What I'd actually do, if I were starting over
Three things — in the order they matter:
- Put a tax strategist, not just a tax preparer, on the team before the first check clears. There's a difference, and most people don't know there is one until they've wasted several years with a preparer who fills out forms correctly but never asks what your income looks like next year. A strategist is planning December's moves in February. A preparer is recording what already happened. I sat with the wrong kind of advisor for longer than I should have early in my career, not because I didn't have advisors — I had several — but because I didn't know what question to ask to find out which kind they were. The question is simple: "What are we doing before December 31st to change next year's number?" If they don't have an immediate answer, find someone who does.

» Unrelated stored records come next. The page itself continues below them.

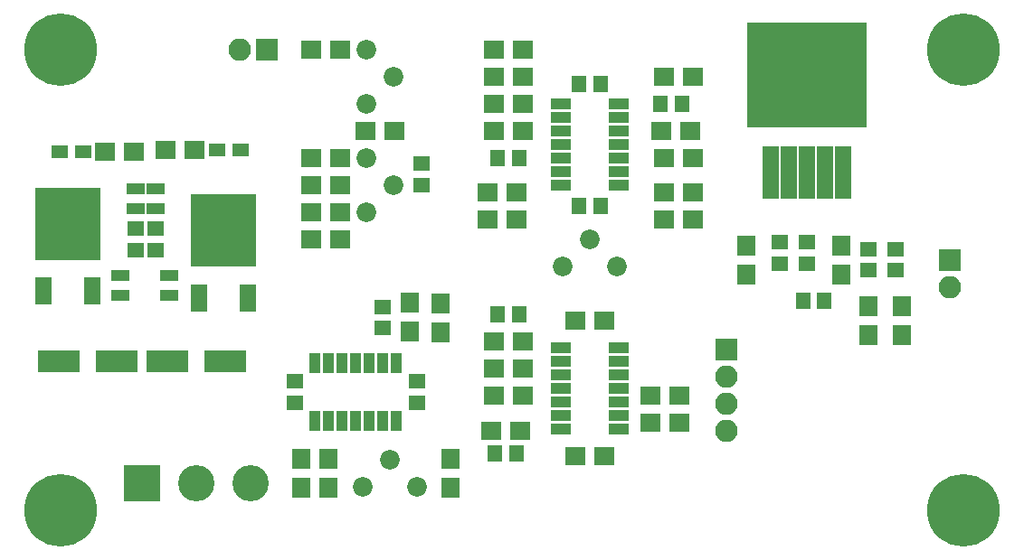
<source format=gbr>
G04 #@! TF.FileFunction,Soldermask,Top*
%FSLAX46Y46*%
G04 Gerber Fmt 4.6, Leading zero omitted, Abs format (unit mm)*
G04 Created by KiCad (PCBNEW 4.0.6) date 07/14/17 14:36:20*
%MOMM*%
%LPD*%
G01*
G04 APERTURE LIST*
%ADD10C,0.100000*%
%ADD11R,1.500000X5.000000*%
%ADD12R,11.200000X9.800000*%
%ADD13R,1.900000X1.700000*%
%ADD14C,6.800000*%
%ADD15R,1.650000X1.400000*%
%ADD16R,1.400000X1.650000*%
%ADD17R,1.600000X1.300000*%
%ADD18R,3.400000X3.400000*%
%ADD19C,3.400000*%
%ADD20R,2.100000X2.100000*%
%ADD21O,2.100000X2.100000*%
%ADD22R,1.700000X1.900000*%
%ADD23C,1.840000*%
%ADD24R,1.900000X1.000000*%
%ADD25R,1.000000X1.900000*%
%ADD26R,1.600000X2.600000*%
%ADD27R,6.200000X6.800000*%
%ADD28R,1.700000X1.100000*%
%ADD29R,3.900000X2.000000*%
G04 APERTURE END LIST*
D10*
D11*
X99470000Y-36890000D03*
X101170000Y-36890000D03*
X102870000Y-36890000D03*
X104570000Y-36890000D03*
X106270000Y-36890000D03*
D12*
X102870000Y-27740000D03*
D13*
X92155000Y-27940000D03*
X89455000Y-27940000D03*
D14*
X117475000Y-25400000D03*
X117475000Y-68580000D03*
X33020000Y-68580000D03*
D15*
X66802000Y-38084000D03*
X66802000Y-36084000D03*
D16*
X75930000Y-50165000D03*
X73930000Y-50165000D03*
X73676000Y-63246000D03*
X75676000Y-63246000D03*
D15*
X40005000Y-42180000D03*
X40005000Y-44180000D03*
X41910000Y-44180000D03*
X41910000Y-42180000D03*
D16*
X75930000Y-35560000D03*
X73930000Y-35560000D03*
X81550000Y-40005000D03*
X83550000Y-40005000D03*
X81550000Y-28575000D03*
X83550000Y-28575000D03*
D15*
X54927500Y-58467500D03*
X54927500Y-56467500D03*
X66357500Y-58467500D03*
X66357500Y-56467500D03*
X63182500Y-51482500D03*
X63182500Y-49482500D03*
D16*
X89170000Y-30480000D03*
X91170000Y-30480000D03*
D15*
X100330000Y-45450000D03*
X100330000Y-43450000D03*
X108585000Y-44085000D03*
X108585000Y-46085000D03*
X111125000Y-46085000D03*
X111125000Y-44085000D03*
X102870000Y-45450000D03*
X102870000Y-43450000D03*
D16*
X104505000Y-48895000D03*
X102505000Y-48895000D03*
D17*
X32936000Y-34925000D03*
X35136000Y-34925000D03*
X47668000Y-34798000D03*
X49868000Y-34798000D03*
D18*
X40640000Y-66040000D03*
D19*
X45720000Y-66040000D03*
X50800000Y-66040000D03*
D20*
X52324000Y-25400000D03*
D21*
X49784000Y-25400000D03*
D20*
X95300800Y-53543200D03*
D21*
X95300800Y-56083200D03*
X95300800Y-58623200D03*
X95300800Y-61163200D03*
D20*
X116205000Y-45085000D03*
D21*
X116205000Y-47625000D03*
D13*
X59135000Y-35560000D03*
X56435000Y-35560000D03*
X56435000Y-43180000D03*
X59135000Y-43180000D03*
X59135000Y-38100000D03*
X56435000Y-38100000D03*
X56435000Y-40640000D03*
X59135000Y-40640000D03*
X59135000Y-25400000D03*
X56435000Y-25400000D03*
X76280000Y-55245000D03*
X73580000Y-55245000D03*
X73580000Y-57785000D03*
X76280000Y-57785000D03*
X76280000Y-25400000D03*
X73580000Y-25400000D03*
X64215000Y-33020000D03*
X61515000Y-33020000D03*
X76280000Y-52705000D03*
X73580000Y-52705000D03*
X73326000Y-61087000D03*
X76026000Y-61087000D03*
X76280000Y-33020000D03*
X73580000Y-33020000D03*
X83900000Y-50800000D03*
X81200000Y-50800000D03*
X88185000Y-57785000D03*
X90885000Y-57785000D03*
X83900000Y-63500000D03*
X81200000Y-63500000D03*
X73580000Y-30480000D03*
X76280000Y-30480000D03*
X73580000Y-27940000D03*
X76280000Y-27940000D03*
X90885000Y-60325000D03*
X88185000Y-60325000D03*
D22*
X58102500Y-66437500D03*
X58102500Y-63737500D03*
D13*
X75645000Y-38735000D03*
X72945000Y-38735000D03*
X72945000Y-41275000D03*
X75645000Y-41275000D03*
D22*
X55562500Y-63737500D03*
X55562500Y-66437500D03*
D13*
X92155000Y-38735000D03*
X89455000Y-38735000D03*
D22*
X69532500Y-63737500D03*
X69532500Y-66437500D03*
D13*
X92155000Y-41275000D03*
X89455000Y-41275000D03*
X89455000Y-35560000D03*
X92155000Y-35560000D03*
D22*
X65722500Y-49132500D03*
X65722500Y-51832500D03*
X68580000Y-49196000D03*
X68580000Y-51896000D03*
D13*
X89201000Y-33020000D03*
X91901000Y-33020000D03*
D22*
X97155000Y-43735000D03*
X97155000Y-46435000D03*
X106045000Y-43735000D03*
X106045000Y-46435000D03*
X111760000Y-49450000D03*
X111760000Y-52150000D03*
X108585000Y-52150000D03*
X108585000Y-49450000D03*
D13*
X37131000Y-34925000D03*
X39831000Y-34925000D03*
X45546000Y-34798000D03*
X42846000Y-34798000D03*
D23*
X61595000Y-25400000D03*
X64135000Y-27940000D03*
X61595000Y-30480000D03*
X61595000Y-35560000D03*
X64135000Y-38100000D03*
X61595000Y-40640000D03*
X61277500Y-66357500D03*
X63817500Y-63817500D03*
X66357500Y-66357500D03*
X80010000Y-45720000D03*
X82550000Y-43180000D03*
X85090000Y-45720000D03*
D24*
X79850000Y-30480000D03*
X79850000Y-31750000D03*
X79850000Y-33020000D03*
X79850000Y-34290000D03*
X79850000Y-35560000D03*
X79850000Y-36830000D03*
X79850000Y-38100000D03*
X85250000Y-38100000D03*
X85250000Y-36830000D03*
X85250000Y-35560000D03*
X85250000Y-34290000D03*
X85250000Y-33020000D03*
X85250000Y-31750000D03*
X85250000Y-30480000D03*
X79850000Y-53340000D03*
X79850000Y-54610000D03*
X79850000Y-55880000D03*
X79850000Y-57150000D03*
X79850000Y-58420000D03*
X79850000Y-59690000D03*
X79850000Y-60960000D03*
X85250000Y-60960000D03*
X85250000Y-59690000D03*
X85250000Y-58420000D03*
X85250000Y-57150000D03*
X85250000Y-55880000D03*
X85250000Y-54610000D03*
X85250000Y-53340000D03*
D25*
X56832500Y-60167500D03*
X58102500Y-60167500D03*
X59372500Y-60167500D03*
X60642500Y-60167500D03*
X61912500Y-60167500D03*
X63182500Y-60167500D03*
X64452500Y-60167500D03*
X64452500Y-54767500D03*
X63182500Y-54767500D03*
X61912500Y-54767500D03*
X60642500Y-54767500D03*
X59372500Y-54767500D03*
X58102500Y-54767500D03*
X56832500Y-54767500D03*
D26*
X31375000Y-48015000D03*
X35935000Y-48015000D03*
D27*
X33655000Y-41715000D03*
D26*
X45980000Y-48650000D03*
X50540000Y-48650000D03*
D27*
X48260000Y-42350000D03*
D28*
X38608000Y-48448000D03*
X38608000Y-46548000D03*
X43180000Y-48448000D03*
X43180000Y-46548000D03*
X40005000Y-40320000D03*
X40005000Y-38420000D03*
X41910000Y-40320000D03*
X41910000Y-38420000D03*
D29*
X32860000Y-54610000D03*
X38260000Y-54610000D03*
X43020000Y-54610000D03*
X48420000Y-54610000D03*
D14*
X33020000Y-25400000D03*
M02*

</source>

- Learn the three levers — depreciation, entity structure, and timing — well enough to ask about them by name. You don't need to understand the full tax code. You need to understand that bonus depreciation and Section 179 can accelerate deductions into your highest-earning years, that an S-corp election can reduce self-employment taxes meaningfully, and that when you take a salary matters for the QBI deduction. Not because you're doing the work yourself. Because the moment you can ask the question in the right vocabulary, the advisor across the table knows they're dealing with someone who will notice if they do the lazy version of the job. Carlton put it sharper than I would have: "The moment you stop outsourcing your understanding is the moment you take your power back."
- Build the investment account during the playing years, not after. I talk to a lot of retired athletes who are starting to build wealth in their late 30s or early 40s because they weren't ready to think about it while they were playing. I understand the logic — you're focused, you're competing, you have everything in front of you. But the compounding math does not care about your focus. The ten years between ages 23 and 33, invested correctly, are worth more than the twenty years between 43 and 63. This is not a close calculation. The athletes who start during the playing years, even imperfectly, finish with a different life than the ones who wait until they have more time.
Carlton closed by saying something I think about my own transition. When you stop playing, you spend a period re-identifying who you are — separate from the sport, separate from the contract, separate from the number on the back of the jersey. The athletes who made it through that transition the cleanest are the ones who had been building an identity outside the sport while they were still inside it. Not because they loved football less. Because they understood it was a window, not a lifetime.
The tax code is a window too. It opens every January 1st and closes every December 31st. What you do inside it determines how much of your money you keep.
Most people don't realize the window is closing until it already has.